Currently he would face tuition fees of £2,895 a year at Edinburgh, but this could increase to £9,000 depending on tomorrow's decision. These charges will not apply to students from other European Union nations. For Mr Whiting, the fact that most of his schoolmates can study for free seems "deeply unfair".

"Essentially Berwick feels like Scotland and I feel Scottish," he said. "It is so annoying that living a few miles from the border makes such a humungous difference. I have considered places like Edinburgh for a long time, but it seems so unfair that someone like me could be sitting in the lecture hall and be in the minority of those paying fees."

The choice, he said, was stark. "I feel quite cheated because these fee changes are making me reconsider my university choice and therefore my career.

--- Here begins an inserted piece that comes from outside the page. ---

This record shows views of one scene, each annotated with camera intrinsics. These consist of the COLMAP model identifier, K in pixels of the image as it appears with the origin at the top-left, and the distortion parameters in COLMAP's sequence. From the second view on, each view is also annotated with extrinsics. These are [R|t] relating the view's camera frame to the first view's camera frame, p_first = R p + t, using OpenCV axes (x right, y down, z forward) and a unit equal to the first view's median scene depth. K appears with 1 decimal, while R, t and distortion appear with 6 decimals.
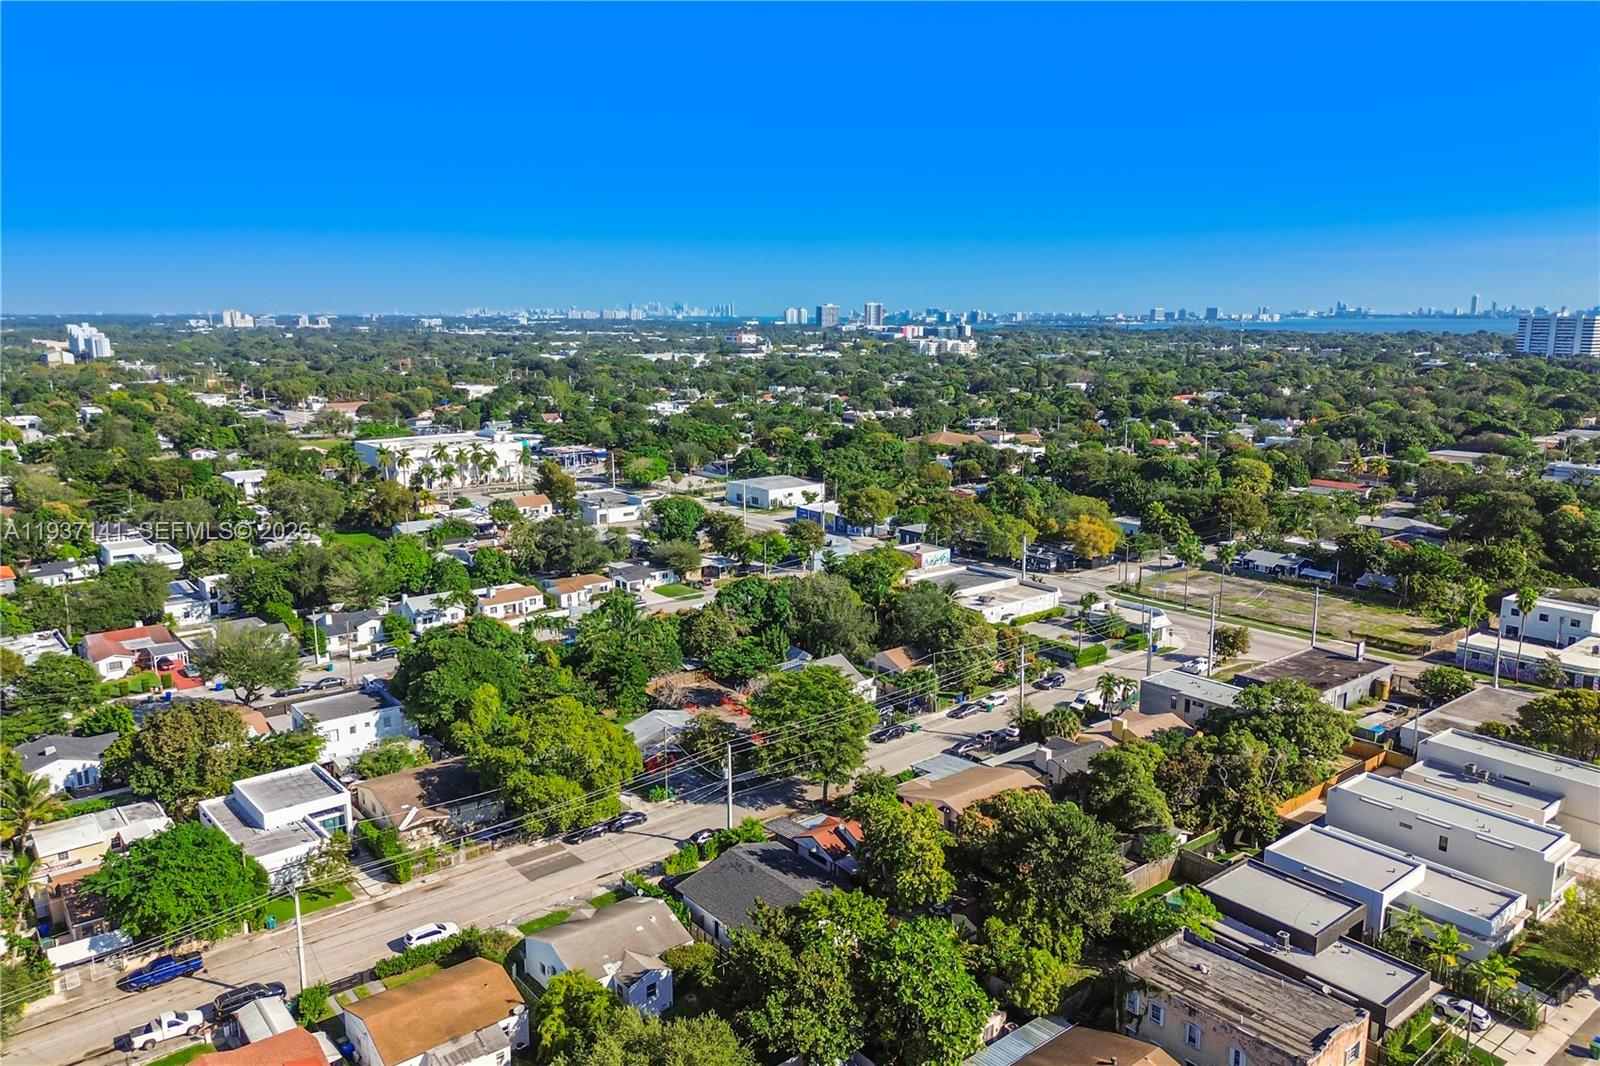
lens RADIAL K [[1130.3, 0, 800.0], [0, 1130.3, 533.0], [0, 0, 1]] dist [0.076250, -0.082469]
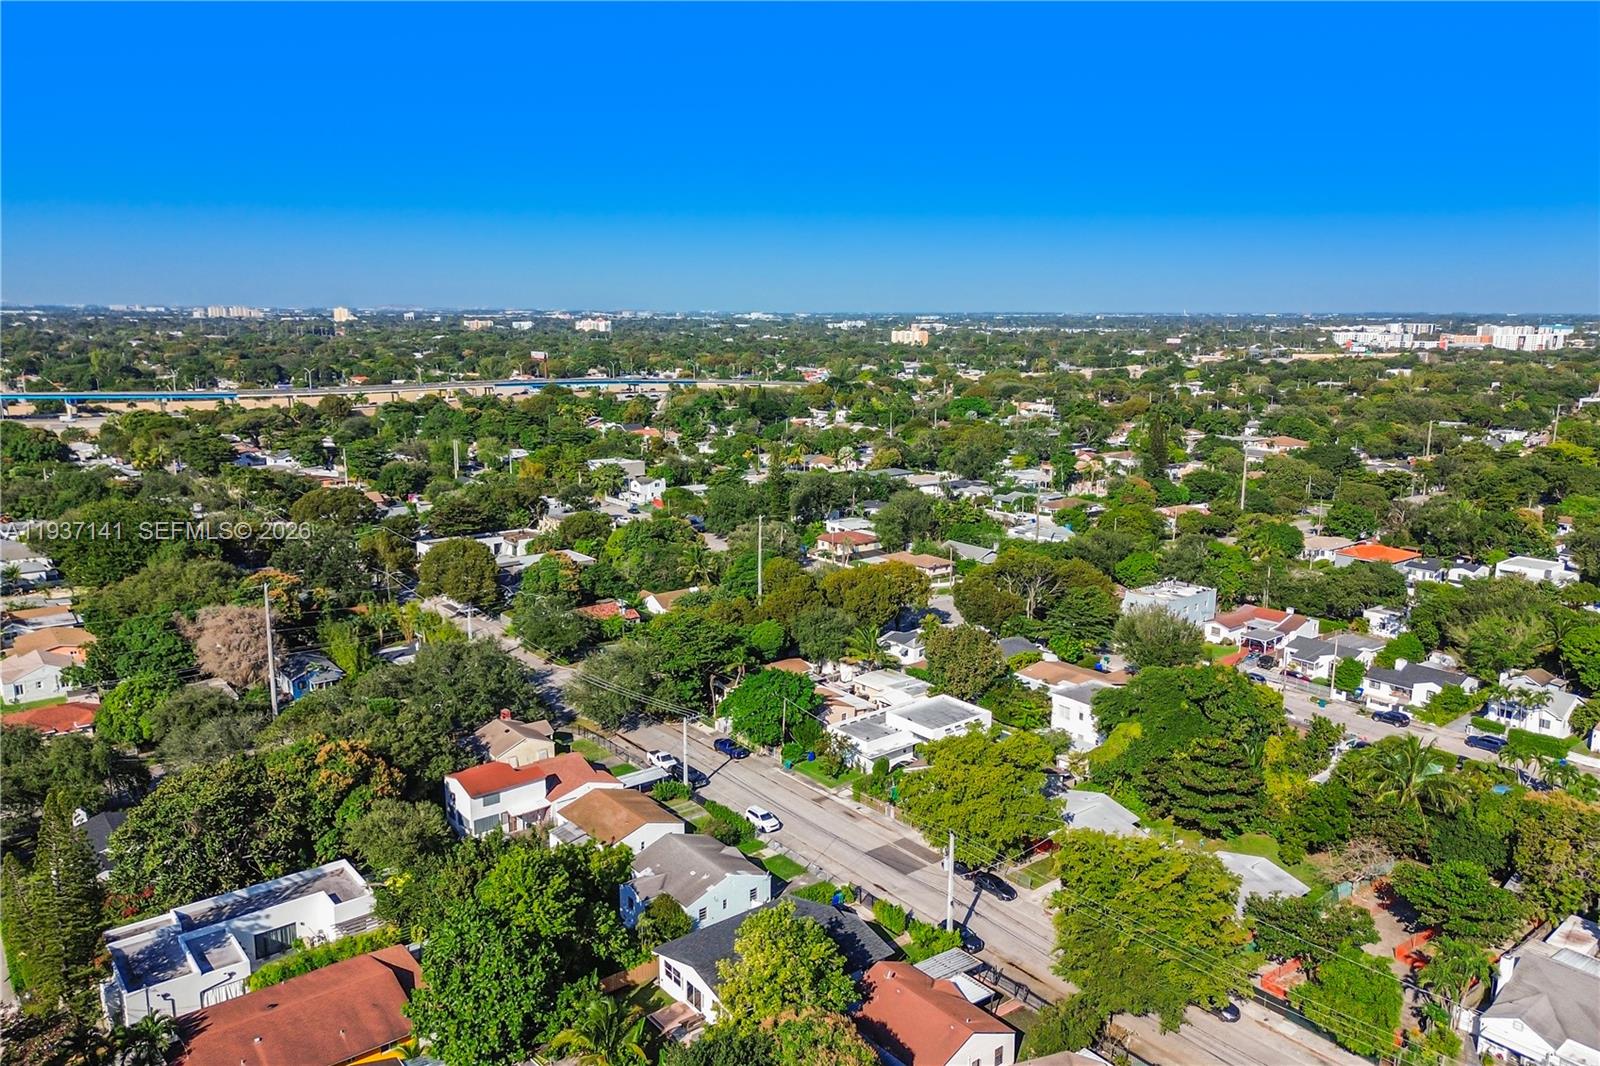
lens RADIAL K [[1130.3, 0, 800.0], [0, 1130.3, 533.0], [0, 0, 1]] dist [0.076250, -0.082469]
pose [[-0.005191, 0.194799, -0.980829, 0.358773], [-0.196670, 0.961487, 0.191998, -0.082798], [0.980456, 0.193897, 0.033320, 0.411904]]
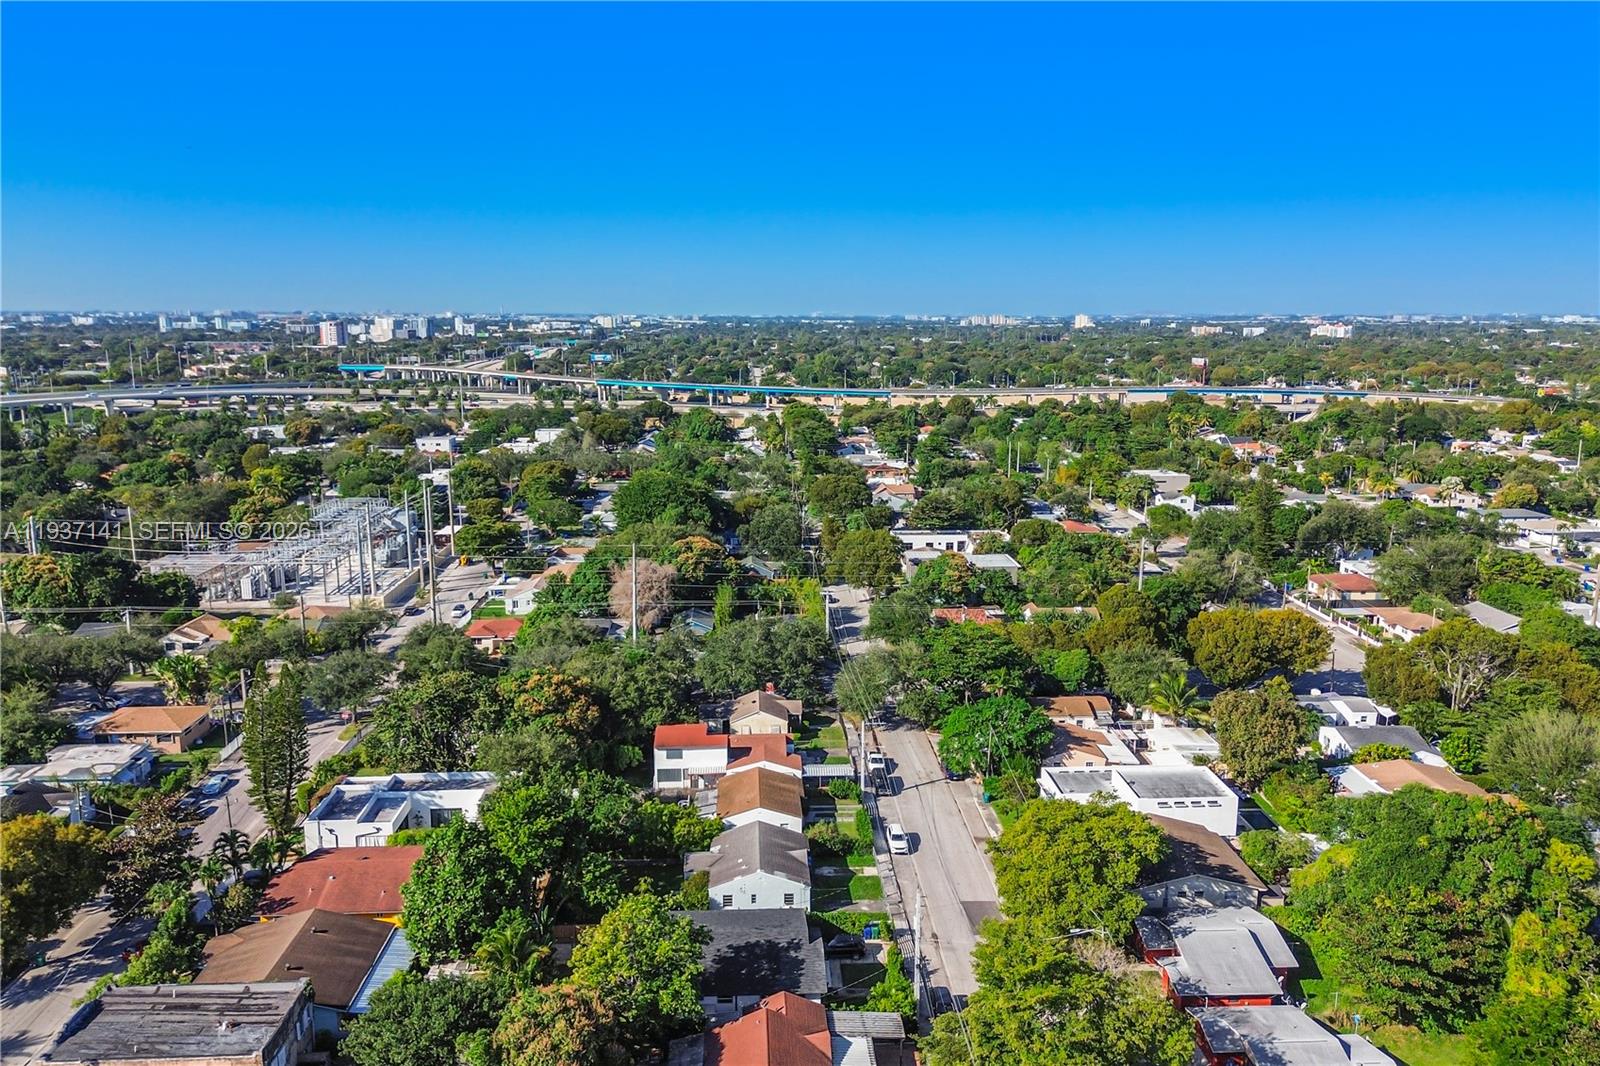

My mum is a single parent and would be helping me, of course, but I am debating whether or not to put her through that pressure."

Legal experts will be closely watching tomorrow's decision in Edinburgh. Human rights lawyers are preparing a legal case against the Scottish government, believing its decision to charge only English, Welsh and Northern Irish students to be "discriminatory" and a breach of human rights law.

Daniel Carey, a solicitor with Birmingham-based Public Interest Lawyers who are to seek a judicial review of the Scottish Executive's policy, believes Scottish ministers have misinterpreted the law. "Both domestic equalities and human rights legislation as well as EU law prohibit discrimination on the grounds of nationality. English students should be treated the same as Scottish and EU students in Scotland," he said. "A broader debate about the fairness of tuition fees throughout the UK is clearly called for."

Edinburgh is expected to follow Aberdeen University's lead over charges. It set maximum fees of £9,000 a year for non-Scottish students from the UK, but capped the cost of a four-year degree at £27,000 – equivalent to an English three-year degree.

The Scottish government insists the fees are lawful and based on domicile rather than nationality.

Michael Russell, Scotland's Education Secretary, has defended the decision to charge other UK students more, insisting it is to "protect places for Scottish students" and ensure that Scottish higher education institutions are not seen as a "cheap option".

Robin Parker, the president of NUS Scotland, warned that the poorest English students could be hit hardest. "Unlike in England, there is no requirement on [Scottish] institutions to protect access for the poorest students through grants and bursaries," he said.

The Welsh Assembly is to subsidise Welsh students, ensuring they pay no more than £3,000 a year wherever they study. The Northern Ireland administration is expected to make a higher student loan available to those studying outside the province.